RIO DE JANEIRO/SÃO PAULO (Reuters) - A taxa de desemprego no Brasil subiu a 6,7 por cento em maio e atingiu o nível mais alto em quase cinco anos com o maior aumento anual no número de pessoas desocupadas na série histórica, em mais um sinal dos efeitos da fragilidade econômica e da inflação alta.

De acordo com o Instituto Brasileiro de Geografia e Estatística (IBGE), a leitura da Pesquisa Mensal de Emprego (PME) divulgada nesta quinta-feira é a mais alta desde agosto de 2010, quando também atingiu 6,7 por cento, mostrando deterioração do mercado de trabalho pelo quinto mês seguido, além de queda na renda.

Também é o maior resultado para um mês de maio desde 2010, quando a taxa chegou a 7,5 por cento. Em maio de 2014 a leitura foi de 4,9 por cento.

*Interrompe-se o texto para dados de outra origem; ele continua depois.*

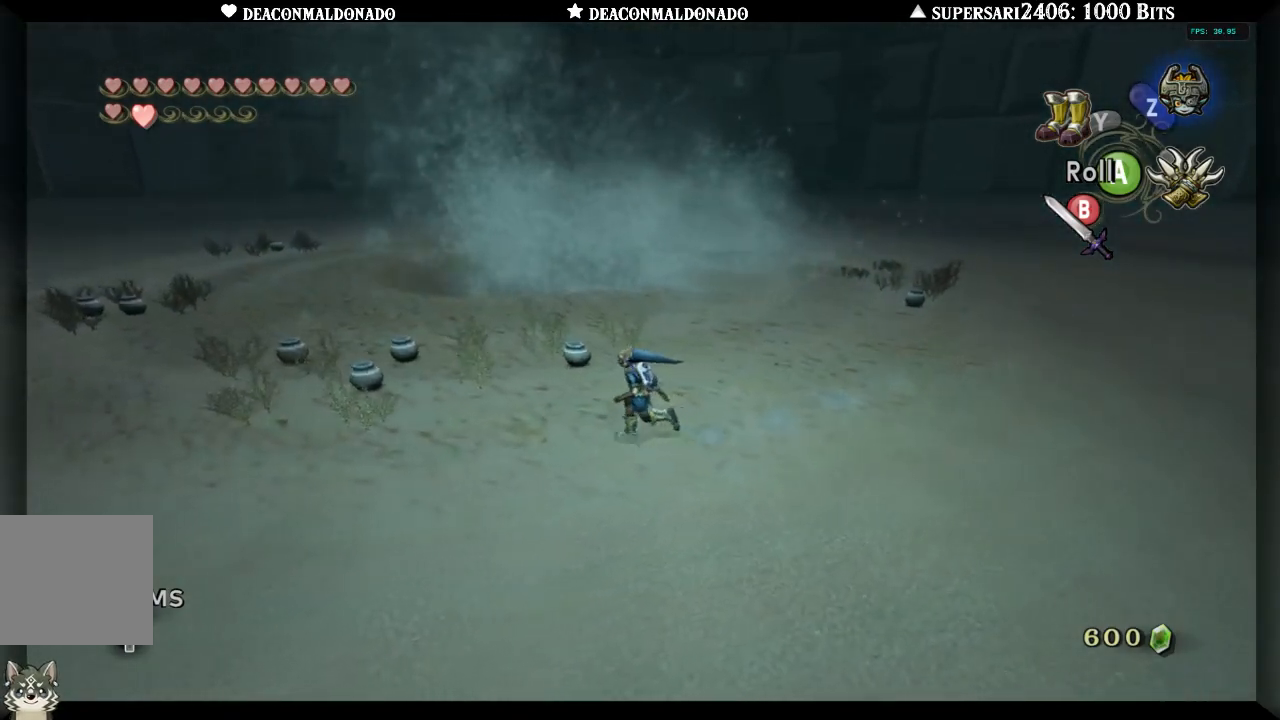
{"buttons": [], "left_stick": "down-right", "right_stick": "center", "events": [[67, "left_stick", "down-left"], [283, "left_stick", "down"], [417, "left_stick", "down-right"], [483, "right_stick", "center"]]}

O resultado ficou ligeiramente acima da expectativa em pesquisa da Reuters, cuja mediana apontava taxa de 6,6 por cento após 6,4 por cento em abril.BRUNR=ECI

"Houve dispensa de pessoas que antes estavam ocupadas (em relação ao ano passado), e há mais gente procurando trabalho", resumiu a coordenadora da pesquisa no IBGE, Adriana Berenguy.

De acordo com os números da PME, em maio a população desocupada, que inclui pessoas sem trabalhar mas à procura de uma oportunidade, subiu 4,8 por cento sobre o mês anterior, para 1,633 milhão de pessoas.

Na comparação com maio de 2014, o aumento foi de 38,5 por cento, o que representa 454 mil pessoas a mais procurando emprego do que no mesmo período do ano passado e, segundo o IBGE, é o maior crescimento na série histórica da pesquisa.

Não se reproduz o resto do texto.